## WHAT THIS EXERCISE ASKS
1/ Please copy out, word for word, the passage of the playpen forum thread below that begins with the words containing "MrsScavoEatsJelly Wed 12-Sep-07" and ends with "feeling paranoid now!".
2/ Write the next part of the playpen forum thread below, picking up right after its last line.
*** TEXT SECTION ***
Well at various points during the day I just need to chill and have found that putting her in the play pen with some music calms her down a little bit. If I am in the room she tries to climb out so I go next door for a while- about 10 mins-. Be honest is this OK to do? - can you tell me if you do anything similar or any tips on how to chill a very active baby out... smile

filthymindedbolshevixen Wed 12-Sep-07 18:14:44

When you say next door, I'm guessing room next door.
if she's safely in the playpen and can't grab at irons/kettles/a drawer full of kitchen knives/cauldrons of boiling oil/tanks full of scorpions etc, this is fine and normal imho.

10 mins chill makes you a better mum!

moondog Wed 12-Sep-07 18:15:56

God yes.
I did that.
Kept me sane.
Hurrah for play pens!

mazzystar Wed 12-Sep-07 18:16:26

i'd make it fiftenn if she'll stand for it

and when i was in your position with ds we used to go out a lot

moopymoo Wed 12-Sep-07 18:18:14

yep ditto ditto def. a good idea to help keep sane.

MrsScavoEatsJelly Wed 12-Sep-07 18:18:23

Enjoy it before she learns to climb out! grin

pregnabrain Wed 12-Sep-07 18:34:12

Why would there be anything wrong with doing it? Unless she's screaming her head off, of course.

I used to do that all the time. If she's safe and contented, then why worry?

I still do a more grown-up version of it now. I leave dd in her room (with stairgate closed to stop her getting out) when I want to have a shower (or just a breather). I suppose there is a slight element of risk, but she's not the kamikaze type, so I can't imagine her doing anything REALLY dangerous. Room is childproof etc.

You've got me feeling paranoid now!

juuule Wed 12-Sep-07 18:50:30

I would keep out of her line of sight but stay where I could see her. Would also be listening. Silences worry me Most times you can judge whether they are okay from listening. I couldn't just put her in and completely leave her for any length of time.

pregnabrain Wed 12-Sep-07 18:54:12

ha ha totally agree about the silence thing. I always think it means she's either in trouble or causing trouble! Last time she managed to rip her fave Noddy book to shreds.

LaBoheme Wed 12-Sep-07 18:56:48

yes I mean in the next room and yes she is out of reach of all danger...
thanks for your replies re. feeling paranoid this is just it - I feel after I do it - is this OK? but I truly feel I would be in a heap if I couldn't just get 10 mins of a sit down even if I am looking out of the window. She is not the kind of baby you can plonk down and she will contain her play to a few toys in front of her - she sees every room as her exploration playground and it is her mission to discover every inch of it LOL. It is v hard at times....

filthymindedbolshevixen Wed 12-Sep-07 21:14:30

oh I've been so been there. My ds2 insisted on being held upright every single moment of his waking life for the frst 6 months. Then when he was mobile, if I put him in a play pen or travel cot for 10 minutes he would howl and bawl and run his enamel mug along the prison bars so to speak.
*** End of TEXT SECTION ***
*** SUPPLIED RECORDS ***
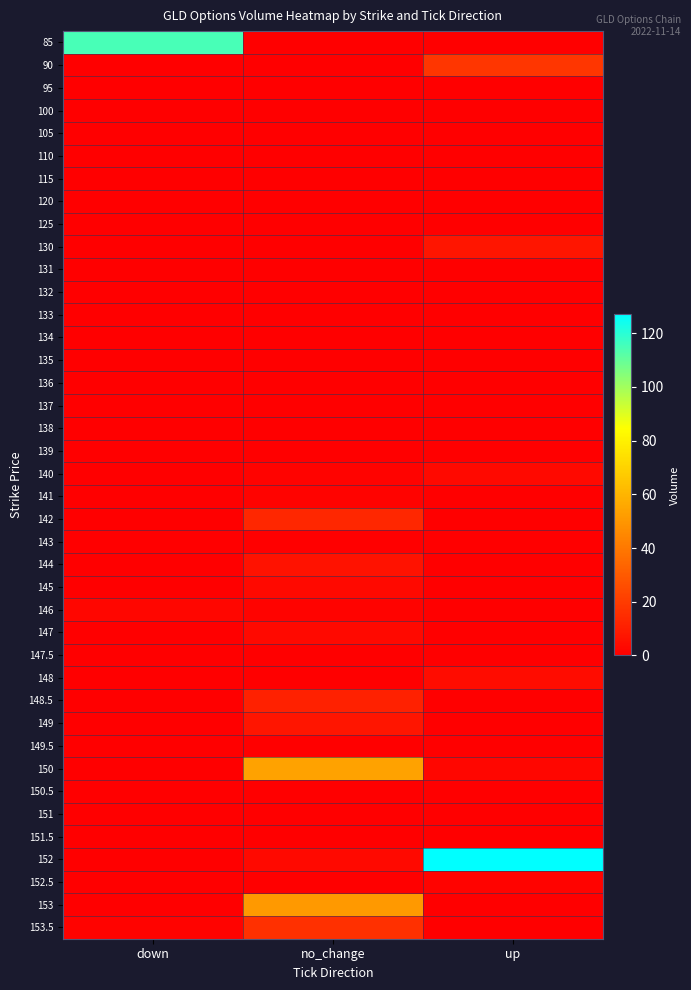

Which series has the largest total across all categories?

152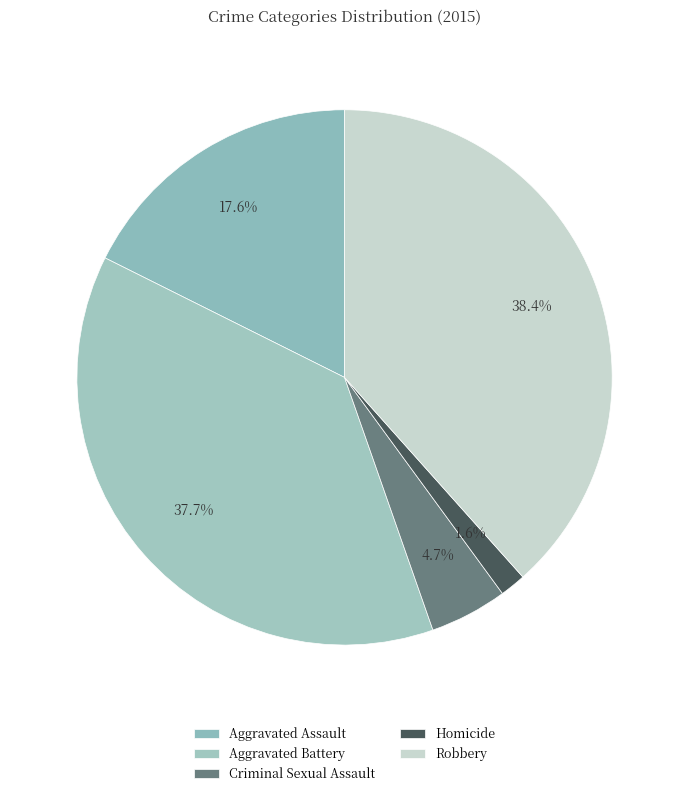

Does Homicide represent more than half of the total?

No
*** End of SUPPLIED RECORDS ***
*** SUPPLIED RECORDS ***
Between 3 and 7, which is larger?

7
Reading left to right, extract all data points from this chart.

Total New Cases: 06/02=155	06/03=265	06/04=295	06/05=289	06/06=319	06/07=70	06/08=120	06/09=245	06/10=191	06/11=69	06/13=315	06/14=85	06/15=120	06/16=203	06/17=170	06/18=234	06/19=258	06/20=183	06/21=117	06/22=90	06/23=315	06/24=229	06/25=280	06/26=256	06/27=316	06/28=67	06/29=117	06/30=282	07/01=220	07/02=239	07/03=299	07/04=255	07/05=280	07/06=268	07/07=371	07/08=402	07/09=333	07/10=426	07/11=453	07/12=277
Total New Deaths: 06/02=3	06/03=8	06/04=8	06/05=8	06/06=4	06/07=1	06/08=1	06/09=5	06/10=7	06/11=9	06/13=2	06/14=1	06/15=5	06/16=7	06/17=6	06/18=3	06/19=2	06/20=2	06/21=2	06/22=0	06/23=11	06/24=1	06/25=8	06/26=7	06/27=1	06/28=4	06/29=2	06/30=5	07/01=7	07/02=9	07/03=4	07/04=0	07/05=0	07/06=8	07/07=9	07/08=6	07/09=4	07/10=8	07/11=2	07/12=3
*** End of SUPPLIED RECORDS ***
## ANSWERS FOR THE TASKS
1/
MrsScavoEatsJelly Wed 12-Sep-07 18:18:23

Enjoy it before she learns to climb out! grin

pregnabrain Wed 12-Sep-07 18:34:12

Why would there be anything wrong with doing it? Unless she's screaming her head off, of course.

I used to do that all the time. If she's safe and contented, then why worry?

I still do a more grown-up version of it now. I leave dd in her room (with stairgate closed to stop her getting out) when I want to have a shower (or just a breather). I suppose there is a slight element of risk, but she's not the kamikaze type, so I can't imagine her doing anything REALLY dangerous. Room is childproof etc.

You've got me feeling paranoid now!

2/
And would not give up. . .
We spent a lot of time out and about too

cat64 Wed 12-Sep-07 21:24:49

Message withdrawn

TheMadHouse Wed 12-Sep-07 21:28:41

Oh I do the next room thing too, but with the staor gates as mine are a bit older. I just need 15 mins peace to eat my breatfast or actualy drink a hot cup of tea.

I often find that out of sight, out of mind works well with my two smile

Rhubarb Wed 12-Sep-07 21:34:53


Surely you don't take her when you go for a dump do you? 10 mins won't do her any harm. Wait till you have more, you'll be sticking them in front of CBeebies for a couple of hours whilst you blissfully surf Mumsnet and all those ideas of stimulating them and banning tv will be but a distant memory.... smile

bookthief Wed 12-Sep-07 21:41:50

Oh god yes! I've designated most of our flat as a "playpen" (tis very, very small and has been childproofed by dint of ds identifying and making a bee-line for all dangerous/breakable/precious objects) and will happily take a breather while ds bangs the cupboard door in the hall. When the noise stops I know to run fast.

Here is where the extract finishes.